One herb that is widely used for baldness is saw palmetto. It is now increasingly used in female hormonal imbalances. The same goes for the superfood maca.
If you want more clarity about nutrients that you may be deficient in, request a blood test from an (orthomolecular) doctor (be aware that not everything will come up with this). A hair analysis may reveal a mineral deficiency or accumulation of it. If you really have extreme hair loss, you can contact a dermatologist and look for the cause together. On the website of the hair foundation you will find more information and addresses of dermatologists. Be aware that drugs are never the real solution. Therefore, finally, an inspiring story as you are used to from me.

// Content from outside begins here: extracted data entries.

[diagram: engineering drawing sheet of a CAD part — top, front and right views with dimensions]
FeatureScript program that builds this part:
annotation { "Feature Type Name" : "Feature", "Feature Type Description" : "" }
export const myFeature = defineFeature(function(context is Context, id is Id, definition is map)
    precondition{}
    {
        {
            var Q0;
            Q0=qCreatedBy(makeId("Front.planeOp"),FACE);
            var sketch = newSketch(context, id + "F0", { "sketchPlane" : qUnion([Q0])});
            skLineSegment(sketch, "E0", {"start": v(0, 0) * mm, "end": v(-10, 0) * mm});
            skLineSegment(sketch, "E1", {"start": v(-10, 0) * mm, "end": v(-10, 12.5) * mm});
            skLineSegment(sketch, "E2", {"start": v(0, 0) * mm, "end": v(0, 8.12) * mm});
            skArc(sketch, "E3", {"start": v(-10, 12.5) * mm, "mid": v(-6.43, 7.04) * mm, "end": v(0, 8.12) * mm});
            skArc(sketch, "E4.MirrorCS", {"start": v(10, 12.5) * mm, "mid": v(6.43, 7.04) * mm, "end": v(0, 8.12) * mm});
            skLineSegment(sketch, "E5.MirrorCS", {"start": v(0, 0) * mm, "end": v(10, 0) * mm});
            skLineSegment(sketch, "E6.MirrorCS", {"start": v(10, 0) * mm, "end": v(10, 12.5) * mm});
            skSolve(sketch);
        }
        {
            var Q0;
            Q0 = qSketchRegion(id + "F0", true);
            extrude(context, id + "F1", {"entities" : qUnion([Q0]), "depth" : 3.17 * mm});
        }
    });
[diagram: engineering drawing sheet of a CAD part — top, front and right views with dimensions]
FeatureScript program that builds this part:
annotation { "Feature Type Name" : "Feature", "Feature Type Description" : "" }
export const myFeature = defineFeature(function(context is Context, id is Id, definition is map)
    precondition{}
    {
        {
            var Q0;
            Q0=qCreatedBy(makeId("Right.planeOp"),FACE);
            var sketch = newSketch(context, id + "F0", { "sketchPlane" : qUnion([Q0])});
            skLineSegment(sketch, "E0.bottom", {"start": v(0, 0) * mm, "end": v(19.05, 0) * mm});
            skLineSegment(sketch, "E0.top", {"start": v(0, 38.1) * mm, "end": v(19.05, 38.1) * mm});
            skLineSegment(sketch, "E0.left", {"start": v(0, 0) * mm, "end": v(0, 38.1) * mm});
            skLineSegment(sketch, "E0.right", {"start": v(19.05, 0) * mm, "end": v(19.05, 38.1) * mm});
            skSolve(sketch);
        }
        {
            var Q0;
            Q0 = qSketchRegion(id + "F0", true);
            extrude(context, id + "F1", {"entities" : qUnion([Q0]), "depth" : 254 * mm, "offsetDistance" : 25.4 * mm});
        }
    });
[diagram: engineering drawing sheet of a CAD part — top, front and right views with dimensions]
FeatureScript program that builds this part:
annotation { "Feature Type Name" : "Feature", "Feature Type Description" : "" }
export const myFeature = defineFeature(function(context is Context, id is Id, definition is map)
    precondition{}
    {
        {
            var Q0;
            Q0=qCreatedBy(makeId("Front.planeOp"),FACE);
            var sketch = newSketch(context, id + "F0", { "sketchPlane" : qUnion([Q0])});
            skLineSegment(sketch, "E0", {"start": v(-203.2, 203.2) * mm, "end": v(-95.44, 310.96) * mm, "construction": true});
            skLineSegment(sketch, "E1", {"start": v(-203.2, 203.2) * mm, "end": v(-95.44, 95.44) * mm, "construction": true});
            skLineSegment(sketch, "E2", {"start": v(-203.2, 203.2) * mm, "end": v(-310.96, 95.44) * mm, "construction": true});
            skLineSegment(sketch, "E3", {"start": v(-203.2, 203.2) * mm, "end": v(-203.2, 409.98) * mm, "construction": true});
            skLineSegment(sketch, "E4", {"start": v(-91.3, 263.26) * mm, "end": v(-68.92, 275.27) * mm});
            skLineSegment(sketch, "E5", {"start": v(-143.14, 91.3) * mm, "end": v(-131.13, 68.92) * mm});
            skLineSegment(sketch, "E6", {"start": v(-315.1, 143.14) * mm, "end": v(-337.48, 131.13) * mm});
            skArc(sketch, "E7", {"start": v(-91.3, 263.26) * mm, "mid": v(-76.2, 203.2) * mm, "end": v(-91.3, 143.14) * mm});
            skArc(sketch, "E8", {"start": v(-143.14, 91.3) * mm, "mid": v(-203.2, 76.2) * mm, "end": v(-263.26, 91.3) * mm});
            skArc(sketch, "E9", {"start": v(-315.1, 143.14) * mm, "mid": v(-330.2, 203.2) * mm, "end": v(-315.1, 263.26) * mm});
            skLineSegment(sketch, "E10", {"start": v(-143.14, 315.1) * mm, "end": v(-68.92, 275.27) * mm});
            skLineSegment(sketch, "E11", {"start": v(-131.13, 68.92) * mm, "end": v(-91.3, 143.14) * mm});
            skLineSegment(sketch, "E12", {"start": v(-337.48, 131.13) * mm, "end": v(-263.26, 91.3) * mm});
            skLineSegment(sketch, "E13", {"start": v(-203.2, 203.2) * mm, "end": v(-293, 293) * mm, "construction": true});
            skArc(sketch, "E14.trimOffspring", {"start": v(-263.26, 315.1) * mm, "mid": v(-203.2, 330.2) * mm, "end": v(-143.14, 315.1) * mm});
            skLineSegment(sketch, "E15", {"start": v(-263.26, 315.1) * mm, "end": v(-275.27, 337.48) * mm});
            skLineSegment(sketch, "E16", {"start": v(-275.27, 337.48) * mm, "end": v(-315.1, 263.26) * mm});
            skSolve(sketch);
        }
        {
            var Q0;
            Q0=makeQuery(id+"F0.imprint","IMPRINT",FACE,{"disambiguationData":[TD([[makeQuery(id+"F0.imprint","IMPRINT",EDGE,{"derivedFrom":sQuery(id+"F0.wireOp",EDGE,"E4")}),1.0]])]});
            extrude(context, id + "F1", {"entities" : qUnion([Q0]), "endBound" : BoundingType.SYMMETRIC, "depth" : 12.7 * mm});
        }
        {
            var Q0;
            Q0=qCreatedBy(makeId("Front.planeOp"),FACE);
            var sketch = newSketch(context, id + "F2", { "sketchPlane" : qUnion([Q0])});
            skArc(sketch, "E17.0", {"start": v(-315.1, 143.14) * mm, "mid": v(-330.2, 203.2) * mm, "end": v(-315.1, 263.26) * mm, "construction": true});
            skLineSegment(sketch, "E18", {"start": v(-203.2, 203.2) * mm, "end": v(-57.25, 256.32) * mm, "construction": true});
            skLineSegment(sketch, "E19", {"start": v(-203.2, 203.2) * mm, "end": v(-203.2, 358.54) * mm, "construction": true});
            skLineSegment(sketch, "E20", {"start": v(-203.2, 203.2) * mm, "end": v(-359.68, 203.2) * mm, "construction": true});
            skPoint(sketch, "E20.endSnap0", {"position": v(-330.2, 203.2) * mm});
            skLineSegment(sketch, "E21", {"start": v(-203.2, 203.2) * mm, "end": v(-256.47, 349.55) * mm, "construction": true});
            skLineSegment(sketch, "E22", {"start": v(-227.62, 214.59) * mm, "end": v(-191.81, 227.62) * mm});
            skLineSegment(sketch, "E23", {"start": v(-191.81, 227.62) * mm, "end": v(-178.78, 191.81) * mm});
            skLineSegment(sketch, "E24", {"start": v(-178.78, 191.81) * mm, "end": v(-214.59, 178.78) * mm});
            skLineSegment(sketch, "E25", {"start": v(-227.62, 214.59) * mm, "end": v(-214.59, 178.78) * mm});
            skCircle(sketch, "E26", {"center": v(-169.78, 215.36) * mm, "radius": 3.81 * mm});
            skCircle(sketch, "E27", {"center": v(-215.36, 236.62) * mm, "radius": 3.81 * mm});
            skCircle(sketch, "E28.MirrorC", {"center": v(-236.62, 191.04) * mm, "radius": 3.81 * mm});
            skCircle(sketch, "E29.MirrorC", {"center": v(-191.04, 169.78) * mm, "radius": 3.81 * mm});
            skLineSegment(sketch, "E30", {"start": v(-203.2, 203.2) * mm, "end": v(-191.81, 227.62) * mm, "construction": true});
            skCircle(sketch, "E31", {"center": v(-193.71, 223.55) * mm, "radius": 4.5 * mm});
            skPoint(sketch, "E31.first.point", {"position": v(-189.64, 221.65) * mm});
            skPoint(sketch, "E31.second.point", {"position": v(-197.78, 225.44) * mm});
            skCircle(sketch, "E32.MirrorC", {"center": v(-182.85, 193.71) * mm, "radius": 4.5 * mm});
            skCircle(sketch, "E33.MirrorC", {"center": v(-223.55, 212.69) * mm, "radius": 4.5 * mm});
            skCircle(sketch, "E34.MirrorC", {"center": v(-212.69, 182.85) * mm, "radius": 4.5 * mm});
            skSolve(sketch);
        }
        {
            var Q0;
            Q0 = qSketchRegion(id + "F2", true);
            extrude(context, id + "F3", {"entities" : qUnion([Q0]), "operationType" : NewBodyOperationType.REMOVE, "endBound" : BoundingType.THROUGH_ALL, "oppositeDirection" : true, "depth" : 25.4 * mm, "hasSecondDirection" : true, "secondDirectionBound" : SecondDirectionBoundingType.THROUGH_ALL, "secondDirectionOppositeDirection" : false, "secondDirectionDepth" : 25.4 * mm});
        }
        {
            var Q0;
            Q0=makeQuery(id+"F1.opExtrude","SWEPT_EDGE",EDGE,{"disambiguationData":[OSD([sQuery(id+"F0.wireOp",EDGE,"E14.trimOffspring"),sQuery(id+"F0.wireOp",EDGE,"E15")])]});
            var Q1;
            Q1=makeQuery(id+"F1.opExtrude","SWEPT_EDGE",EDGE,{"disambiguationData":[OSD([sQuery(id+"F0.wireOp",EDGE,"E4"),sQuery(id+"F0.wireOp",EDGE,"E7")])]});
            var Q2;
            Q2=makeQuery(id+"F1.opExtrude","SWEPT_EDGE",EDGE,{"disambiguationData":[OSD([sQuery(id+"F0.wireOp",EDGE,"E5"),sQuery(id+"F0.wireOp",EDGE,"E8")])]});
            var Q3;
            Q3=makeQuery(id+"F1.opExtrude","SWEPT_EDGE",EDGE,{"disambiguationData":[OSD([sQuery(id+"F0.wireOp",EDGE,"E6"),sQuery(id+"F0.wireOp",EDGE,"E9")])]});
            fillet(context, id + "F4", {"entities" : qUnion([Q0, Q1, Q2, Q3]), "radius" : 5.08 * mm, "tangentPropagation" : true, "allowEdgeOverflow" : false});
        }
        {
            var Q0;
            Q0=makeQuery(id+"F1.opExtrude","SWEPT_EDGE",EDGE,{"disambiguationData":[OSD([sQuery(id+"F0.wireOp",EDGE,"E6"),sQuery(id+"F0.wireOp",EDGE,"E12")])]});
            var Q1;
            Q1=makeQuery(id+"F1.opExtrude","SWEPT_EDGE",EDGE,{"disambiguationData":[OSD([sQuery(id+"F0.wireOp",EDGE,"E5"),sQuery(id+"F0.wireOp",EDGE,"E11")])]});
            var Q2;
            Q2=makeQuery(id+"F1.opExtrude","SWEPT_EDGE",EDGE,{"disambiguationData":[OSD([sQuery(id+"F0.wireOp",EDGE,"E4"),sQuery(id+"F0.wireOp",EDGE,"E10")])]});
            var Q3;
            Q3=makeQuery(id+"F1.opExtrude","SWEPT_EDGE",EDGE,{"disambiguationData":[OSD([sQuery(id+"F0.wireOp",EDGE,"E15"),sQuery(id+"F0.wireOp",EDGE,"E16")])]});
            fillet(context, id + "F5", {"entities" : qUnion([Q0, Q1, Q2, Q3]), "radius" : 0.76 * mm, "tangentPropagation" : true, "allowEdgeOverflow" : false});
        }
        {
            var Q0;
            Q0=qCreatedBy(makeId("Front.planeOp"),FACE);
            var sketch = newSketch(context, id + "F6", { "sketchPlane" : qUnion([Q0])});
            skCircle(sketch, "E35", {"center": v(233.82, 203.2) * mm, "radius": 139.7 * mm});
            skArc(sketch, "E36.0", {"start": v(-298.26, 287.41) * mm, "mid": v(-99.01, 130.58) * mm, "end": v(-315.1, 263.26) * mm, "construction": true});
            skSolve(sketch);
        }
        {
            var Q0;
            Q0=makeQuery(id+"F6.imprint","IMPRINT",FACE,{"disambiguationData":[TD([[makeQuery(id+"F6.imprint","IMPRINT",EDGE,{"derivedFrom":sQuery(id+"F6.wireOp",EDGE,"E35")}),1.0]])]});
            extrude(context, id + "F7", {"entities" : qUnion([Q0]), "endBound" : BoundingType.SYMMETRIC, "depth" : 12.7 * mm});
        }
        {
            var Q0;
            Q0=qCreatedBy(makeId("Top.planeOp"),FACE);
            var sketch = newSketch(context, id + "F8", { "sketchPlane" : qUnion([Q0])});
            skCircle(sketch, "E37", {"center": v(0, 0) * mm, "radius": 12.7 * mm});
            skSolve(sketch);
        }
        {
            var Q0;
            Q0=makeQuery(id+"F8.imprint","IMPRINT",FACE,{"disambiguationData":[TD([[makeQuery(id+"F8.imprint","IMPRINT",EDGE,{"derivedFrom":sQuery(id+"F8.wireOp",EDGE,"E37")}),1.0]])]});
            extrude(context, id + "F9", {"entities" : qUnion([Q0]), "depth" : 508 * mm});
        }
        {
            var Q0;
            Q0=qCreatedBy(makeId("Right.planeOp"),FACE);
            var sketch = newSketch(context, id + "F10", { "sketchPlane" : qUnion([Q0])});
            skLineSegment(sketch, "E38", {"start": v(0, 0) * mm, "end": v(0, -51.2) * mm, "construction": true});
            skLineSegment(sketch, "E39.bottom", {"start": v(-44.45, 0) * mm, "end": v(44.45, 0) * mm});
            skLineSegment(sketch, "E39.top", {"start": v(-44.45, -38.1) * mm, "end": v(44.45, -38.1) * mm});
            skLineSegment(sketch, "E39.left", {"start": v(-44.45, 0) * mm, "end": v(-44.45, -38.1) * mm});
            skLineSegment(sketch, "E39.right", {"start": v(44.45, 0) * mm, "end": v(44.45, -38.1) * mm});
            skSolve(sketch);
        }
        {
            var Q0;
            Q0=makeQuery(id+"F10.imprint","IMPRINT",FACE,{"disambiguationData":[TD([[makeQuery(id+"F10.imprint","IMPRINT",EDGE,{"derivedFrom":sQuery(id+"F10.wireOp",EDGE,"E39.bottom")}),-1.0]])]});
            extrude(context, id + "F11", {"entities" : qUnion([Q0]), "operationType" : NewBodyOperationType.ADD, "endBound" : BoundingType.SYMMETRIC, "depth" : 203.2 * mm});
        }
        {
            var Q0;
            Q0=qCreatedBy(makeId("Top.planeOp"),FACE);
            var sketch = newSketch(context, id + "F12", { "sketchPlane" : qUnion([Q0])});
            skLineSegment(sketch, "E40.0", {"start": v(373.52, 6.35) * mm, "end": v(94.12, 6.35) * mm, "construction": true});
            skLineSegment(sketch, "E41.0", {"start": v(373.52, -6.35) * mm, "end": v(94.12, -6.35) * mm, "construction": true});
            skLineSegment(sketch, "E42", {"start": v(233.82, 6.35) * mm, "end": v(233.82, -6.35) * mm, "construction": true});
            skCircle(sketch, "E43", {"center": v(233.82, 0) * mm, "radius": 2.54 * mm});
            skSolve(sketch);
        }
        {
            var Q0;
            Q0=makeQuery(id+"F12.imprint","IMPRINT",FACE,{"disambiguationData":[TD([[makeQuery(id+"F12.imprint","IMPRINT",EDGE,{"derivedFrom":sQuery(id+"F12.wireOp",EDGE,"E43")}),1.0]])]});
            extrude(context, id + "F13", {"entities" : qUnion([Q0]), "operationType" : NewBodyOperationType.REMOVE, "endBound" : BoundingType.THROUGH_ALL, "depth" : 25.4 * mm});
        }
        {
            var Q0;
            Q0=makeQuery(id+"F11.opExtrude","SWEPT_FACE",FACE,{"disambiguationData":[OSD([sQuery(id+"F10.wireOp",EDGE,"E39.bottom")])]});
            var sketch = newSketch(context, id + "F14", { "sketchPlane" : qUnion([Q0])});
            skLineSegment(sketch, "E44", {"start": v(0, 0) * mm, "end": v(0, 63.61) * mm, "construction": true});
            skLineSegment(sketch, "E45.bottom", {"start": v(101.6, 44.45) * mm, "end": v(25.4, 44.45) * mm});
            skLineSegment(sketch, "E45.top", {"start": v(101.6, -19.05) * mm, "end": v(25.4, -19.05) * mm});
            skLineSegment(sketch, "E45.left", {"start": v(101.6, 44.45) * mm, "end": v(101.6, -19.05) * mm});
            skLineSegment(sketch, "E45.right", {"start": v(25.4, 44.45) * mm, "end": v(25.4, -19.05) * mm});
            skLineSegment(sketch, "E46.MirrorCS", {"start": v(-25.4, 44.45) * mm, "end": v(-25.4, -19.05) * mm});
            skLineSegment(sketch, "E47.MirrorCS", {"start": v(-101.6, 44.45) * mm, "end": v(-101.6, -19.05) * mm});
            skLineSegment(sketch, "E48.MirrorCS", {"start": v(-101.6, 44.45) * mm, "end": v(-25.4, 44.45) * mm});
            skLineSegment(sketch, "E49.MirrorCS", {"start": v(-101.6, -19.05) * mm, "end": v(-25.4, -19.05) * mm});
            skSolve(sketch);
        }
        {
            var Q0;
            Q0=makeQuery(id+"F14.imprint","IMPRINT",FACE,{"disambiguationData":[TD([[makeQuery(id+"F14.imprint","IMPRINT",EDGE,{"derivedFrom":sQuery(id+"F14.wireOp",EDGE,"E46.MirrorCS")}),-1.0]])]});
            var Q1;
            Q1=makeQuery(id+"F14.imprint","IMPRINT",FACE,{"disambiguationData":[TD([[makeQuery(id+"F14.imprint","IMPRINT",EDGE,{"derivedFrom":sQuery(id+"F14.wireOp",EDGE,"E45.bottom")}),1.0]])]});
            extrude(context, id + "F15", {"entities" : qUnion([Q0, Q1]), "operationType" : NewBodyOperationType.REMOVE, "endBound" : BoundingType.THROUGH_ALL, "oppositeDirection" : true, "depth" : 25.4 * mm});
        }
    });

“Why, learn to live with it?” An inspiring story
Molly Vazquez started having bald spots on her head when she was 12 years old. Within months she was bald. Doctors told her she had the autoimmune disease alopecia and that she would have to learn to live with it. Because she got it at such a young age, the doctors considered the chances of her getting hair back to be negligible. Molly decided not to accept this. She convinced her parents that they had to eat much healthier and together with her mother she removed as many endocrine disrupting substances (cosmetics, household products) from the house as much as possible. She also ensured adequate sleep, exercise and drank plenty of water. The impact on her family was immense and as a bonus she got so much hair that she now regularly asks the hairdresser to thin her hair out.
You can do much more yourself than you think! go for it!